(What the task requires): Pull every line containing the word "wird" from the records.

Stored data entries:
*****
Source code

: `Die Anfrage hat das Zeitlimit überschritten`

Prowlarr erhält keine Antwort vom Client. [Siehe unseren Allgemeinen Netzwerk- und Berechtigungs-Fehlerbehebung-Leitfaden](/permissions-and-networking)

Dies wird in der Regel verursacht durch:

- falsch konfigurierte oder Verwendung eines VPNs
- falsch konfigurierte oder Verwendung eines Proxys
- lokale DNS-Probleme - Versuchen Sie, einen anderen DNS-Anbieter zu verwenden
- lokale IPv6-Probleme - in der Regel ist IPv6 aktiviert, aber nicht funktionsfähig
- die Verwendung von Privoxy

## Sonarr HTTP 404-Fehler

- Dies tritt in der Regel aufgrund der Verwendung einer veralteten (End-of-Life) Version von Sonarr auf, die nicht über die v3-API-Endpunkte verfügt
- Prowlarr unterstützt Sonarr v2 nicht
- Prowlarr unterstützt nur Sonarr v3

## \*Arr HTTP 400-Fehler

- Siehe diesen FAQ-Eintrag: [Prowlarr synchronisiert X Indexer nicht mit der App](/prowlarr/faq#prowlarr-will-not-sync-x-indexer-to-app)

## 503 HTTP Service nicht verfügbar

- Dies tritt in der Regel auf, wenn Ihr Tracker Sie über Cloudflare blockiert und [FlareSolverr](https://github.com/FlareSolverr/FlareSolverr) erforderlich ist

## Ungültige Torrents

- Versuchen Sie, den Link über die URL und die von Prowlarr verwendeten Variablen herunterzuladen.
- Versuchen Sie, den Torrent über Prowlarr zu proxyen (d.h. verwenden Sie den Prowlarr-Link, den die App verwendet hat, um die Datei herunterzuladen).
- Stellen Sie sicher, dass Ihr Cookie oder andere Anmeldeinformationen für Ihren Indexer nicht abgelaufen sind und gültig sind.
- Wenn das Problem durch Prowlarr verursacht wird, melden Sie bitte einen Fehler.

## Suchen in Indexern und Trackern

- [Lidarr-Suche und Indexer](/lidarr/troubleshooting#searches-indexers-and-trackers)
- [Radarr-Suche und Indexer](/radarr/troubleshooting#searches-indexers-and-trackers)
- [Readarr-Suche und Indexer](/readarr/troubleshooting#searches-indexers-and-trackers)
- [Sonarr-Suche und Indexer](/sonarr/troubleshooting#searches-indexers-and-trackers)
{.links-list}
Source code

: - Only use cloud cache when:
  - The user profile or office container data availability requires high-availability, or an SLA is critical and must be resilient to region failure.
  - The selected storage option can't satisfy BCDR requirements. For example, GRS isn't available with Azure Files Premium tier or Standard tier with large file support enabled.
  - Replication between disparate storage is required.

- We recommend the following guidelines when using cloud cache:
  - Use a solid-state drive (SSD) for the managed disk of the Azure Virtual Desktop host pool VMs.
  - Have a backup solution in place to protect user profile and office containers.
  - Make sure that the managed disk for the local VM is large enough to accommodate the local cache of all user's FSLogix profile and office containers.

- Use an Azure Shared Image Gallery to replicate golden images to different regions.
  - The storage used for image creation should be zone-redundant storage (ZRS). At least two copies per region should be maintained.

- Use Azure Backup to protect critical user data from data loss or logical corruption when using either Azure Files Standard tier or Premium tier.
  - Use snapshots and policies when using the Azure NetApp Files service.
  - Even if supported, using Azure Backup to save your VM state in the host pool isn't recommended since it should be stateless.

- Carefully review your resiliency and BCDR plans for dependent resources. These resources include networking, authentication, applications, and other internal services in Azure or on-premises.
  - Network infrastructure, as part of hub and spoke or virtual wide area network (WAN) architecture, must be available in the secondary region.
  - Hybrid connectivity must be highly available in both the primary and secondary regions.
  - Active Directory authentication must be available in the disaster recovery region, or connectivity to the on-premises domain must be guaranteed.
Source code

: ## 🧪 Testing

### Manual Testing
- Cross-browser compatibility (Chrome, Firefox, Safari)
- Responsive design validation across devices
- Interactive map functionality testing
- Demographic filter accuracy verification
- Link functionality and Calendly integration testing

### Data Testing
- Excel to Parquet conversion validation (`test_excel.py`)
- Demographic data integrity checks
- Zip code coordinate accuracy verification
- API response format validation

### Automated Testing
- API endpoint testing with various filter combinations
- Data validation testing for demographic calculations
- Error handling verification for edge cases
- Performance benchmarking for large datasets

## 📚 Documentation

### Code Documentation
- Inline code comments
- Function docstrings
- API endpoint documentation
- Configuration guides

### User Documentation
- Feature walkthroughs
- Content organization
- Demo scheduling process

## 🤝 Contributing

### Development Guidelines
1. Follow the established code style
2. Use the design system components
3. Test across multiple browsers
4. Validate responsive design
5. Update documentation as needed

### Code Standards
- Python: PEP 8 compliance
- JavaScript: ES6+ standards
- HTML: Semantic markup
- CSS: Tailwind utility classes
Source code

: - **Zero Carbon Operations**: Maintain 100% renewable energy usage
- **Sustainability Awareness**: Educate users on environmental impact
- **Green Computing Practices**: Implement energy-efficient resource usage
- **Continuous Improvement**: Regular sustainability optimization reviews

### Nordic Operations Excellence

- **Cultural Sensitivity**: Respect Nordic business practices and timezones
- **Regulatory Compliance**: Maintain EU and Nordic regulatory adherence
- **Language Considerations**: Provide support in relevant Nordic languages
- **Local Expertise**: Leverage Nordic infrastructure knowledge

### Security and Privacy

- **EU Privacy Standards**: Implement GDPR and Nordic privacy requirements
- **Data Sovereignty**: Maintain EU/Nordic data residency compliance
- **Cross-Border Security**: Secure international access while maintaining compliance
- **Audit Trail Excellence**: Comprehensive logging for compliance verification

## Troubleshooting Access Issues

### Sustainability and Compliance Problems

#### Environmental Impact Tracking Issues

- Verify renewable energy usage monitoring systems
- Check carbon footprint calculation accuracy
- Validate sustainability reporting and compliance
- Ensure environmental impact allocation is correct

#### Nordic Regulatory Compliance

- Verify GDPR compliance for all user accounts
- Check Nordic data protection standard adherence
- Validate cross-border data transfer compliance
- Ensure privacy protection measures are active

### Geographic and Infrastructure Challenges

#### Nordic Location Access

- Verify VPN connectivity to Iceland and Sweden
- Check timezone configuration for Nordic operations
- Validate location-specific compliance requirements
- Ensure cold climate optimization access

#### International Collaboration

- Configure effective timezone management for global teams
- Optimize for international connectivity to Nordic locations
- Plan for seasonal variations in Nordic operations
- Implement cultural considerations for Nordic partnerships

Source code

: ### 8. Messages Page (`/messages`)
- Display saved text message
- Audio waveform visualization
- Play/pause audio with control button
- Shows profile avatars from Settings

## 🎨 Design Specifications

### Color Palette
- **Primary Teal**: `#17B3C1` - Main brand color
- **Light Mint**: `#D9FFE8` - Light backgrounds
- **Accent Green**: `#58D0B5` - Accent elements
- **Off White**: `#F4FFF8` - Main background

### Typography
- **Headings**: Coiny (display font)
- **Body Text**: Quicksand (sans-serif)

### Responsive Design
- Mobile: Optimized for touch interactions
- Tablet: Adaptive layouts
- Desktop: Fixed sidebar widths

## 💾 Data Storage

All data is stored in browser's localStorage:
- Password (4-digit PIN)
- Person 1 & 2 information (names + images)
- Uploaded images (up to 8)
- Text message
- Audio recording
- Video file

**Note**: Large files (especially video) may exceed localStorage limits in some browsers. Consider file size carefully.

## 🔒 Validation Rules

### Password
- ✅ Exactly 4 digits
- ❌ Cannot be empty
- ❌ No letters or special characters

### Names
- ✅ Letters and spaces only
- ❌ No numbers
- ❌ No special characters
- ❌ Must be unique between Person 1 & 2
*****
(Response box):
Dies wird in der Regel verursacht durch:
- Wenn das Problem durch Prowlarr verursacht wird, melden Sie bitte einen Fehler.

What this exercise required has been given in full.